Source data START
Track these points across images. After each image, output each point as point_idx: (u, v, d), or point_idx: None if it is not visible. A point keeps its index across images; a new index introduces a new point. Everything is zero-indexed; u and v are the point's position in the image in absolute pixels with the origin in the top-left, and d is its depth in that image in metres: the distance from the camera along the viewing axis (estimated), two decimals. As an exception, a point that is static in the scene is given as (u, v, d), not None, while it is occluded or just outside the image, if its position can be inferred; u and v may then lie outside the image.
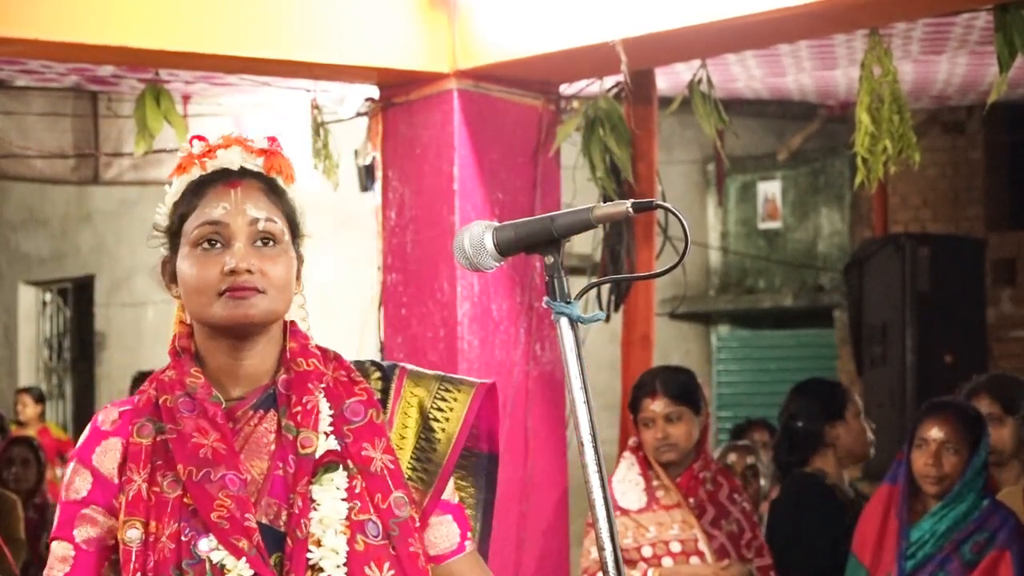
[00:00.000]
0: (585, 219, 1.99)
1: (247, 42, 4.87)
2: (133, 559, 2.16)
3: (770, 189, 11.94)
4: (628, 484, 4.55)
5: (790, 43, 5.84)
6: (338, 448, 2.20)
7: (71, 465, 2.26)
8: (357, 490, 2.18)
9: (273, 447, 2.20)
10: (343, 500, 2.18)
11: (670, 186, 6.47)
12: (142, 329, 12.20)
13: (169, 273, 2.28)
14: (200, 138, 2.30)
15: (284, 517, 2.17)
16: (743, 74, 6.79)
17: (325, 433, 2.21)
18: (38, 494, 7.03)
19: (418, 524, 2.22)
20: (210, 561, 2.13)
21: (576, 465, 2.04)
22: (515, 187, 5.35)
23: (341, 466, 2.19)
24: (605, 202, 2.05)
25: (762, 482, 6.23)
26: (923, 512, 4.34)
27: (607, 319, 5.28)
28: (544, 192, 5.41)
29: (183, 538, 2.14)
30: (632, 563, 4.44)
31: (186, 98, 6.28)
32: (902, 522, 4.33)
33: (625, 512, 4.49)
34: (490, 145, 5.31)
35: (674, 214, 1.97)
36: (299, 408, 2.20)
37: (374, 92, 5.50)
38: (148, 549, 2.16)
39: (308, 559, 2.14)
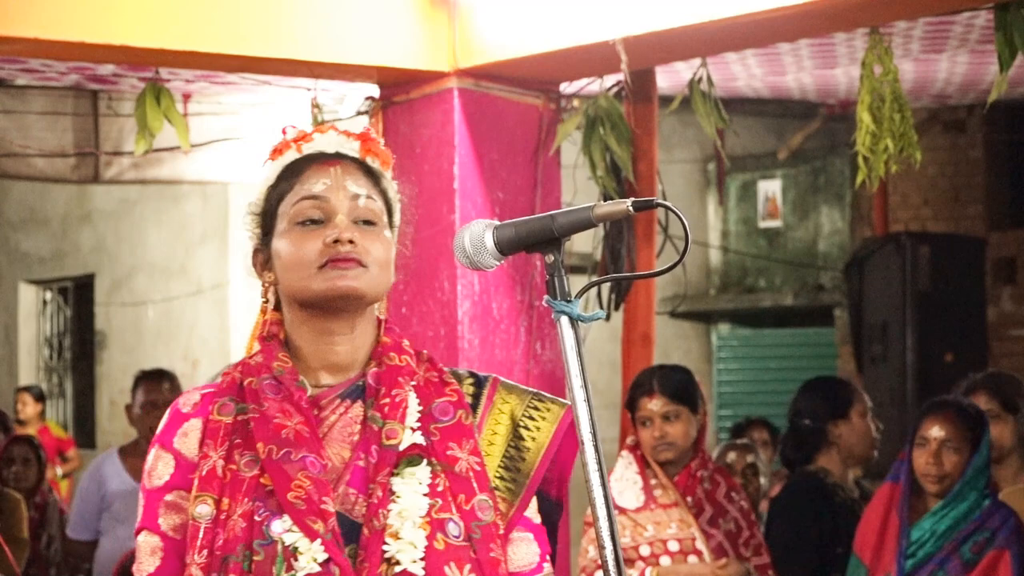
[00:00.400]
0: (586, 218, 1.99)
1: (248, 41, 4.87)
2: (201, 535, 2.09)
3: (770, 188, 11.96)
4: (626, 483, 4.56)
5: (790, 42, 5.83)
6: (423, 443, 2.14)
7: (153, 451, 2.19)
8: (440, 488, 2.12)
9: (356, 438, 2.14)
10: (424, 495, 2.11)
11: (670, 185, 6.47)
12: (142, 328, 12.20)
13: (261, 261, 2.23)
14: (286, 128, 2.28)
15: (362, 508, 2.10)
16: (743, 73, 6.79)
17: (411, 428, 2.15)
18: (38, 493, 7.03)
19: (502, 531, 2.15)
20: (282, 543, 2.06)
21: (576, 464, 2.04)
22: (515, 186, 5.35)
23: (425, 461, 2.13)
24: (605, 201, 2.05)
25: (762, 480, 6.23)
26: (924, 511, 4.34)
27: (607, 318, 5.27)
28: (544, 191, 5.41)
29: (256, 518, 2.08)
30: (630, 562, 4.44)
31: (186, 97, 6.28)
32: (902, 521, 4.33)
33: (623, 511, 4.49)
34: (490, 144, 5.31)
35: (674, 213, 1.97)
36: (387, 400, 2.15)
37: (374, 91, 5.50)
38: (217, 527, 2.09)
39: (384, 551, 2.07)
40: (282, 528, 2.06)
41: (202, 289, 11.24)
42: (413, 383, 2.18)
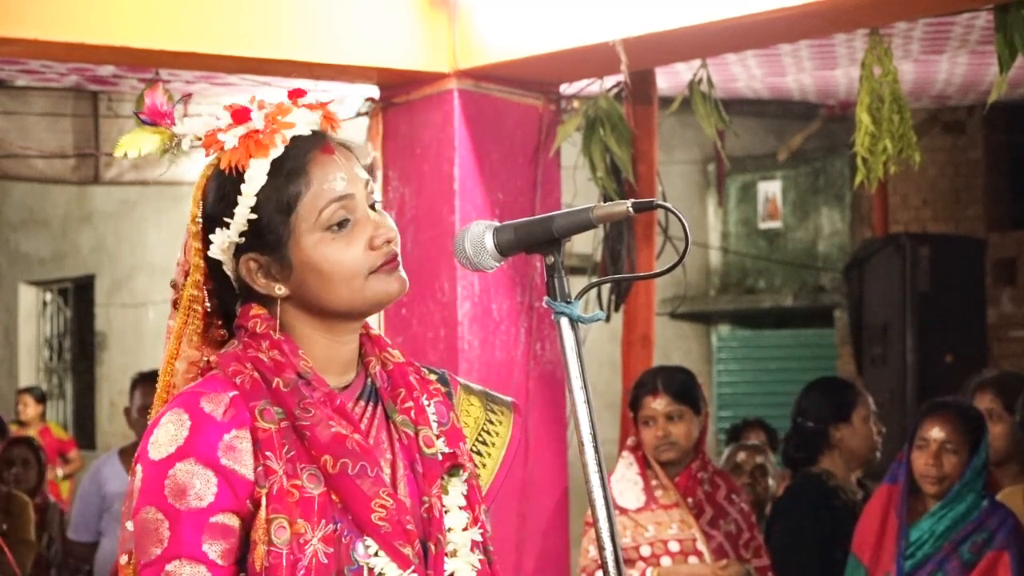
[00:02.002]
0: (585, 219, 1.99)
1: (247, 42, 4.87)
2: (284, 564, 1.86)
3: (770, 189, 11.95)
4: (626, 483, 4.56)
5: (790, 43, 5.83)
6: (448, 451, 2.01)
7: (181, 465, 1.89)
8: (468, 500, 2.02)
9: (386, 444, 1.99)
10: (461, 508, 2.00)
11: (670, 186, 6.47)
12: (142, 329, 12.20)
13: (261, 271, 1.97)
14: (243, 110, 1.99)
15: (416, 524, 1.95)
16: (743, 74, 6.79)
17: (435, 435, 2.02)
18: (38, 495, 7.03)
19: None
20: (367, 567, 1.90)
21: (576, 465, 2.03)
22: (515, 187, 5.35)
23: (463, 471, 2.02)
24: (605, 202, 2.05)
25: (770, 482, 6.22)
26: (923, 512, 4.34)
27: (607, 319, 5.27)
28: (544, 192, 5.41)
29: (343, 540, 1.89)
30: (631, 562, 4.44)
31: (186, 98, 6.27)
32: (901, 522, 4.33)
33: (624, 511, 4.49)
34: (490, 145, 5.31)
35: (674, 214, 1.96)
36: (411, 403, 2.01)
37: (374, 92, 5.50)
38: (296, 552, 1.87)
39: (445, 570, 1.96)
40: (366, 552, 1.90)
41: (202, 290, 11.22)
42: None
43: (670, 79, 6.00)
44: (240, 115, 2.01)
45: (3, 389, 13.47)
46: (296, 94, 2.02)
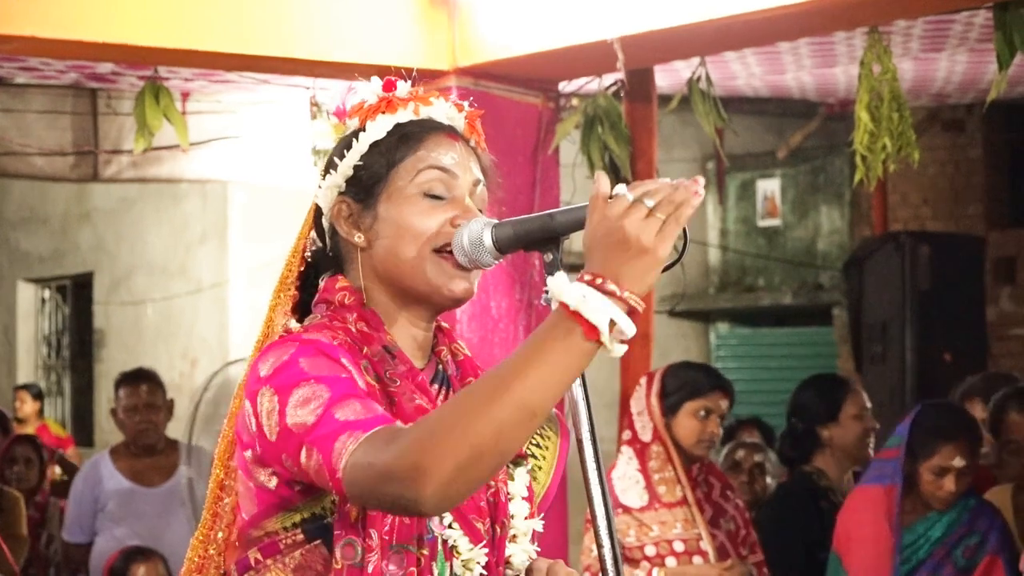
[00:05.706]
0: (584, 216, 1.98)
1: (247, 39, 4.86)
2: (378, 514, 1.88)
3: (770, 187, 11.95)
4: (628, 481, 4.55)
5: (790, 41, 5.83)
6: None
7: (307, 358, 1.86)
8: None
9: None
10: (524, 499, 2.03)
11: (669, 184, 6.45)
12: (141, 327, 12.19)
13: (353, 219, 2.03)
14: (392, 82, 2.09)
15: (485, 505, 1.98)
16: (743, 72, 6.79)
17: None
18: (39, 492, 7.03)
19: None
20: (441, 538, 1.93)
21: (575, 463, 2.03)
22: (514, 185, 5.35)
23: (526, 462, 2.05)
24: (604, 200, 2.04)
25: (768, 480, 6.22)
26: (913, 513, 4.31)
27: (606, 317, 5.26)
28: (543, 190, 5.41)
29: None
30: (635, 562, 4.44)
31: (185, 95, 6.27)
32: (898, 534, 4.27)
33: (627, 510, 4.48)
34: (489, 143, 5.26)
35: (673, 212, 1.96)
36: None
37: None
38: None
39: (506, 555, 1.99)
40: (440, 523, 1.93)
41: (201, 288, 11.23)
42: None
43: (669, 77, 5.99)
44: (389, 85, 2.10)
45: (1, 386, 13.47)
46: (470, 115, 2.12)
Source data END
» Aim of the task
For the data above, set down exactly the lines from the line with "41: (202, 289, 11.24)" to the line with "46: (296, 94, 2.02)", both included, leaving pictures out.

» Answer to the problem
41: (202, 289, 11.24)
42: (413, 383, 2.18)
[00:02.002]
0: (585, 219, 1.99)
1: (247, 42, 4.87)
2: (284, 564, 1.86)
3: (770, 189, 11.95)
4: (626, 483, 4.56)
5: (790, 43, 5.83)
6: (448, 451, 2.01)
7: (181, 465, 1.89)
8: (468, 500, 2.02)
9: (386, 444, 1.99)
10: (461, 508, 2.00)
11: (670, 186, 6.47)
12: (142, 329, 12.20)
13: (261, 271, 1.97)
14: (243, 110, 1.99)
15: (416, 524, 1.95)
16: (743, 74, 6.79)
17: (435, 435, 2.02)
18: (38, 495, 7.03)
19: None
20: (367, 567, 1.90)
21: (576, 465, 2.03)
22: (515, 187, 5.35)
23: (463, 471, 2.02)
24: (605, 202, 2.05)
25: (770, 482, 6.22)
26: (923, 512, 4.34)
27: (607, 319, 5.27)
28: (544, 192, 5.41)
29: (343, 540, 1.89)
30: (631, 562, 4.44)
31: (186, 98, 6.27)
32: (901, 522, 4.33)
33: (624, 511, 4.49)
34: (490, 145, 5.31)
35: (674, 214, 1.96)
36: (411, 403, 2.01)
37: (374, 92, 5.50)
38: (296, 552, 1.87)
39: (445, 570, 1.96)
40: (366, 552, 1.90)
41: (202, 290, 11.22)
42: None
43: (670, 79, 6.00)
44: (240, 115, 2.01)
45: (3, 389, 13.47)
46: (296, 94, 2.02)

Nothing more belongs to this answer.